Violence and wrongful behavior do not alter this record, yet they deflect from our appreciation of the good that these chasidim accomplish. It should be clear that charitable activities do not provide a scintilla of justification for violence or the unwillingness of community leaders to show leadership by calling for restraint and peaceful resolution and not for warfare.
In the classical way that one wrongdoing results in additional wrongdoing, the Satmar conflict is further marred by the two competing sides relying on secular courts to vindicate their claims. There has been a stream of litigation, doubtlessly all of it costly because as with doctors, chassidim want the best lawyers. This is in clear contravention of powerful halachic or religious legal strictures that designate religious courts or Beth Dins as the appropriate forum for conflict resolution. Litigation in secular courts is described as a Chillul Hashem, a desecration of G-d’s name, because it amounts to the declaration that religious authority cannot be relied on to resolve disputes.
Sadly, in chassidic circles there is a spreading tendency to engage in civil litigation when conflict erupts, mostly over dynastic succession. There is no excuse for this and the practice must be strongly condemned.
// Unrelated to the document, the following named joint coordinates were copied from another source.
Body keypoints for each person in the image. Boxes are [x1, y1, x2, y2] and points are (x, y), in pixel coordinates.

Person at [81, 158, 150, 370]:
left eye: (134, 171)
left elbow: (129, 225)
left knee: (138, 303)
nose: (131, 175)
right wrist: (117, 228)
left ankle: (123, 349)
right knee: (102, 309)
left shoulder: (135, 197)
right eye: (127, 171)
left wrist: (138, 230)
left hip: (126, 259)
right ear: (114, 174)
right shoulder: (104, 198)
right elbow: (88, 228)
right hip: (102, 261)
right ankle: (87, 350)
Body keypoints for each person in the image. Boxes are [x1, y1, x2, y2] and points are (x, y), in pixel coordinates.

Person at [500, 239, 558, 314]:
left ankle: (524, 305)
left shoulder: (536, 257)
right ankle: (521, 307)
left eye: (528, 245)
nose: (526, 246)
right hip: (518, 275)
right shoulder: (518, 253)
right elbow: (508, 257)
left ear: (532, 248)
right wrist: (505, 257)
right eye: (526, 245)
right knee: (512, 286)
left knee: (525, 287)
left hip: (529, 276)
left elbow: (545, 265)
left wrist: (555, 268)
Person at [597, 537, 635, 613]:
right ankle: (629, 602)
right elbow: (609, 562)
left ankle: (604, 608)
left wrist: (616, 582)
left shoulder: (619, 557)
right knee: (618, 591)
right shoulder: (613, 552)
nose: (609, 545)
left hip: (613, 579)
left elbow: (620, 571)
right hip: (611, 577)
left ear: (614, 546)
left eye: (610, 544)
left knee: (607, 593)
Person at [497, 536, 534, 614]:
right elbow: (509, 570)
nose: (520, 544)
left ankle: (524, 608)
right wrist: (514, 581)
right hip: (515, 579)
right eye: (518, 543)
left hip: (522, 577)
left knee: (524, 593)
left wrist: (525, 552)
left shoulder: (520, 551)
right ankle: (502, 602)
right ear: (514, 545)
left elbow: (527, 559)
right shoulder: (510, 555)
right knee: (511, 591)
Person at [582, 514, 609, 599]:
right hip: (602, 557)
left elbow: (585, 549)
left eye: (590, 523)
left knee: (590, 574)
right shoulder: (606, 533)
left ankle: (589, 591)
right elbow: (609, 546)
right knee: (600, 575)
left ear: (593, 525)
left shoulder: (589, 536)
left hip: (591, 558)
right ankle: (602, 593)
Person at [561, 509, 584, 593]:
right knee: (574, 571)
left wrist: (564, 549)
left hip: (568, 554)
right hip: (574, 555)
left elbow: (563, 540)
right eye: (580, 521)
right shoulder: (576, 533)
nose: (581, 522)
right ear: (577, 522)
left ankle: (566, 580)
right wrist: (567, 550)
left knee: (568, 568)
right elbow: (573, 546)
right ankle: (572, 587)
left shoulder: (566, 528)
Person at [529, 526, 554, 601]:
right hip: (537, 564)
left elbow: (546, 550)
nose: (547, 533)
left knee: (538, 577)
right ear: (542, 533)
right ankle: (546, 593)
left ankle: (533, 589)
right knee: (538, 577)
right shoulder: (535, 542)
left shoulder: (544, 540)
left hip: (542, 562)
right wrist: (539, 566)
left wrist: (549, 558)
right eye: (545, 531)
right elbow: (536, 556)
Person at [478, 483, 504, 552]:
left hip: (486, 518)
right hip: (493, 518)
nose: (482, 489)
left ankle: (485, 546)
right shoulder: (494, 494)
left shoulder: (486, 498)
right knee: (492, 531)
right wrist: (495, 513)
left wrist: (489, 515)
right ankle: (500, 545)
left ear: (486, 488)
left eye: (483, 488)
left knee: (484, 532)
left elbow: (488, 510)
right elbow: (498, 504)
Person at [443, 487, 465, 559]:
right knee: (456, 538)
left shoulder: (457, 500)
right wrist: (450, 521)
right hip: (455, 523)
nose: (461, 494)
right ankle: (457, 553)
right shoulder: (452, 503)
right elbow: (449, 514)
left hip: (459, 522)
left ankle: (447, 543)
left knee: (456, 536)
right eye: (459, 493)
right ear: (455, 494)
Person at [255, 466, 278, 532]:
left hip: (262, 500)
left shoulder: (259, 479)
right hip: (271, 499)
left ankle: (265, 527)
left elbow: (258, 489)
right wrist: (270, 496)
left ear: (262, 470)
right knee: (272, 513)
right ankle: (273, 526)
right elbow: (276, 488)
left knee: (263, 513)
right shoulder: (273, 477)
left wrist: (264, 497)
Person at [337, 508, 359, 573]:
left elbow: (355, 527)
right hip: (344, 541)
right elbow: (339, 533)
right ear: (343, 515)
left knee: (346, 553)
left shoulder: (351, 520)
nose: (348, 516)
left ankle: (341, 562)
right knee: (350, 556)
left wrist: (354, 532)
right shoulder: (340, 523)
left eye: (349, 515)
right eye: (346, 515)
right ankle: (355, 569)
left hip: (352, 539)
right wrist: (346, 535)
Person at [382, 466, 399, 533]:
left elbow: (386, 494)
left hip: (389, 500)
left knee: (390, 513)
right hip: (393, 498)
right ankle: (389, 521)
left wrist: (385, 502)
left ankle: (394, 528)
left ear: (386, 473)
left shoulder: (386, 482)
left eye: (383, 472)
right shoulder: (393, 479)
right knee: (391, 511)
By contrast, in the yeshiva world sector of Orthodoxy there is a commendable tendency to resolve disputes — again, invariably regarding succession — via the Beth Din route. Admittedly, the stakes are higher in intra-chassidic disputes because the outcome determines who leads a community and controls its institutions, while in the yeshiva world the outcome affects a single institution and usually determines who inherits the bills and the burden of fundraising.
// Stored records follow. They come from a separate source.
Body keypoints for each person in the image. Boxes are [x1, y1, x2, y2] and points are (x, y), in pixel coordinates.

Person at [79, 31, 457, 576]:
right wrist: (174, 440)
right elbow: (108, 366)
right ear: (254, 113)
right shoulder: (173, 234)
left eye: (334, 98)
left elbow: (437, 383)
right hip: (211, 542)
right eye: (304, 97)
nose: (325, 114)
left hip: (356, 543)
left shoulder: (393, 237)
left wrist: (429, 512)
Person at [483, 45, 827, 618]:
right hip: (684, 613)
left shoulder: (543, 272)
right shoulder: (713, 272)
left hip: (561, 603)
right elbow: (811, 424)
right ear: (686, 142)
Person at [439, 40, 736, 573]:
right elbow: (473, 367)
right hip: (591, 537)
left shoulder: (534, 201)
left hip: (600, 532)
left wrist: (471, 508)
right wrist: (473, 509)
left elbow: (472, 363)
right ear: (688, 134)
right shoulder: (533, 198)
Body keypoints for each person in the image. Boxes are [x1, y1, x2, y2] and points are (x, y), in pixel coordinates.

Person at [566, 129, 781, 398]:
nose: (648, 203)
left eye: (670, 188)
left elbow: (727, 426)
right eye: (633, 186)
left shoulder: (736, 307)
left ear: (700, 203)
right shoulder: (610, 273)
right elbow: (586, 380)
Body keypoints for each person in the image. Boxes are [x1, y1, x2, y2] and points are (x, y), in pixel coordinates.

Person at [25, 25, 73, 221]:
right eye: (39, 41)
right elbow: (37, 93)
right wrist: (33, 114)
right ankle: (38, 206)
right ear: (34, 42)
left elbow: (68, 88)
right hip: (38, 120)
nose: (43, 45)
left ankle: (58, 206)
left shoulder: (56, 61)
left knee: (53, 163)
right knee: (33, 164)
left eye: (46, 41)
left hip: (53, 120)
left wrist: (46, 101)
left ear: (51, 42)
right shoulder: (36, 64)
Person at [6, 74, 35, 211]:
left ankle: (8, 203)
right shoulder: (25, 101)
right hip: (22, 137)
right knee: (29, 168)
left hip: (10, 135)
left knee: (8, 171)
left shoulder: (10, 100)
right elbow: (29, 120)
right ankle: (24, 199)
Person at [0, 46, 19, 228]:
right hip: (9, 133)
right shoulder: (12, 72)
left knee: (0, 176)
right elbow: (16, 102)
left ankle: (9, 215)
Violence inherently is a Chillul Hashem and media attention adds to the desecration. Even without fistfights and worse, it’s deplorable that the Satmars cannot find restrained ways of conflict resolution. Are there no rabbis to turn to for counsel and religious rulings? Certainly, there are respected religious figures in Israel with whom Satmar has good relations. Why aren’t they being asked to listen to the competing sides and determine how to go forward?
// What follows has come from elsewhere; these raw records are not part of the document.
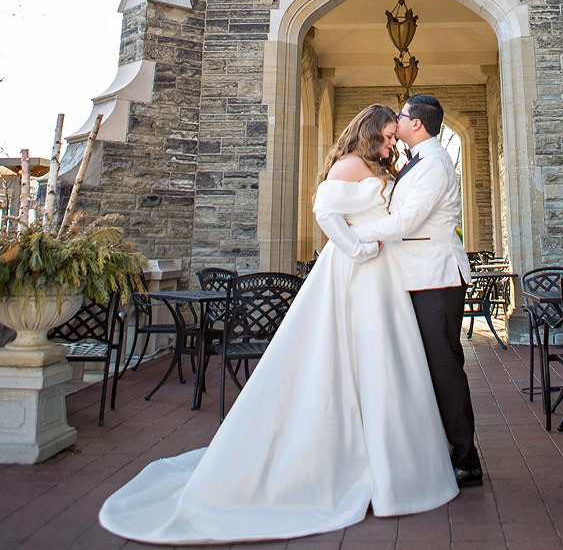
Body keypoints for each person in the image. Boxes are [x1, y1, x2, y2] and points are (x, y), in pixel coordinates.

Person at [98, 104, 458, 544]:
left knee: (384, 361)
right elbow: (326, 214)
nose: (389, 144)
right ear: (367, 133)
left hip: (381, 277)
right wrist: (361, 246)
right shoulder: (348, 165)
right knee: (347, 356)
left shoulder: (378, 165)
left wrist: (372, 240)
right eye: (384, 136)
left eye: (392, 136)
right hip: (353, 269)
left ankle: (390, 462)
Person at [353, 94, 482, 488]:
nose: (398, 118)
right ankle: (437, 450)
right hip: (416, 276)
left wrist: (357, 234)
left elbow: (407, 220)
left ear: (417, 125)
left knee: (444, 368)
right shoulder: (418, 160)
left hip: (436, 277)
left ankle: (467, 460)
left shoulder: (435, 164)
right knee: (425, 366)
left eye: (402, 115)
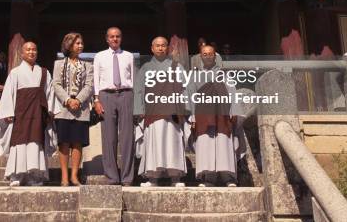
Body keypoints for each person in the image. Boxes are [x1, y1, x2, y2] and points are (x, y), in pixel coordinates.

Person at [0, 42, 55, 186]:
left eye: (34, 49)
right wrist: (8, 111)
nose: (31, 52)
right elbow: (8, 94)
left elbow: (49, 93)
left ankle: (35, 176)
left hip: (38, 113)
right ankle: (17, 175)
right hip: (20, 113)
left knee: (35, 142)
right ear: (22, 53)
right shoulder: (15, 73)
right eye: (28, 49)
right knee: (19, 142)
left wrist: (50, 110)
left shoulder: (44, 72)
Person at [134, 36, 188, 187]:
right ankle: (153, 178)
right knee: (154, 142)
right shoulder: (145, 68)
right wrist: (140, 110)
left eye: (163, 45)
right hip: (153, 111)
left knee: (173, 142)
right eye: (157, 46)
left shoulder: (177, 66)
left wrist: (184, 108)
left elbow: (185, 88)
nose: (160, 48)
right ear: (152, 48)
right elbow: (139, 91)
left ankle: (175, 177)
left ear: (167, 48)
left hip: (172, 110)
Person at [187, 45, 239, 187]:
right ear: (201, 57)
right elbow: (190, 96)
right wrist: (192, 117)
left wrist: (234, 111)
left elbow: (232, 94)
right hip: (203, 114)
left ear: (215, 56)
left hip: (222, 114)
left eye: (210, 54)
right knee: (205, 143)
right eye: (205, 54)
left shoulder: (224, 75)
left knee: (223, 142)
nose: (208, 56)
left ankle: (227, 177)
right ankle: (208, 177)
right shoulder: (195, 75)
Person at [93, 27, 135, 186]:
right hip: (106, 96)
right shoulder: (100, 56)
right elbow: (96, 78)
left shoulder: (129, 56)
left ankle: (127, 177)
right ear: (107, 39)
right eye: (112, 37)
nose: (115, 39)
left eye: (118, 36)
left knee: (127, 138)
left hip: (126, 94)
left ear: (121, 38)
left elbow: (134, 78)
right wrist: (96, 100)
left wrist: (136, 102)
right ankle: (111, 177)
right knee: (109, 138)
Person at [51, 32, 93, 186]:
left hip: (81, 109)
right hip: (64, 108)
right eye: (77, 43)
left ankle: (74, 176)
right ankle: (64, 176)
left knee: (78, 142)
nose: (80, 46)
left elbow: (89, 85)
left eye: (81, 43)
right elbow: (56, 84)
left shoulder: (88, 65)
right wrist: (68, 100)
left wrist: (79, 100)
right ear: (69, 45)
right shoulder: (59, 64)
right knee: (64, 142)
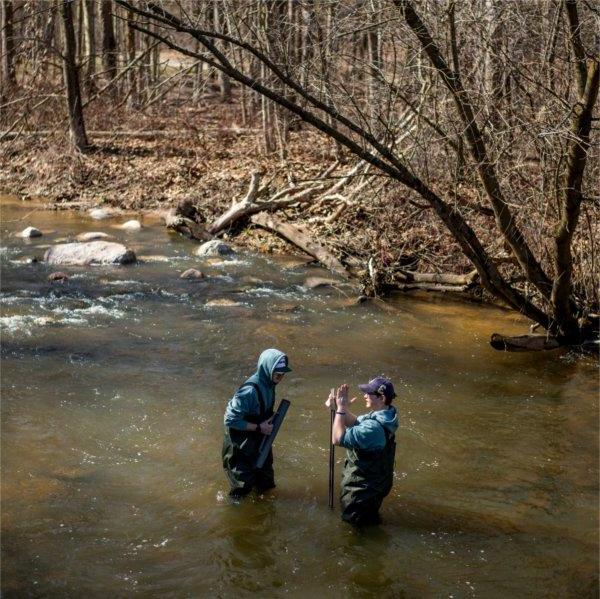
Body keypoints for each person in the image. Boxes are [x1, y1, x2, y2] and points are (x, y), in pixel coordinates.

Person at [326, 376, 398, 525]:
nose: (364, 396)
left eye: (369, 393)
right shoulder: (386, 415)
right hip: (375, 486)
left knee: (353, 531)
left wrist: (340, 410)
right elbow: (353, 421)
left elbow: (337, 439)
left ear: (381, 397)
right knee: (369, 523)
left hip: (360, 493)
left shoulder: (373, 428)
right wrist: (340, 407)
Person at [222, 348, 292, 497]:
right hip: (239, 447)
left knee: (266, 483)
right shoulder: (249, 391)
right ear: (267, 369)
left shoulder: (269, 384)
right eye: (278, 374)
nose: (281, 378)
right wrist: (259, 427)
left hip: (259, 441)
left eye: (283, 374)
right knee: (242, 489)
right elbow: (229, 419)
We who are religious Jews are told constantly that restraint and moderation are hallmarks of our religious life. We proclaim that the ways of the Torah are pleasant. It should bother us enormously when the message received by the overwhelming majority of American Jews who are not observant is that our religion is not pleasant, that restraint is not practiced and that their rejection of religious life is justified. Their criticism is often not justified, but it should matter to us, including the Satmars, that we are giving them potent ammunition.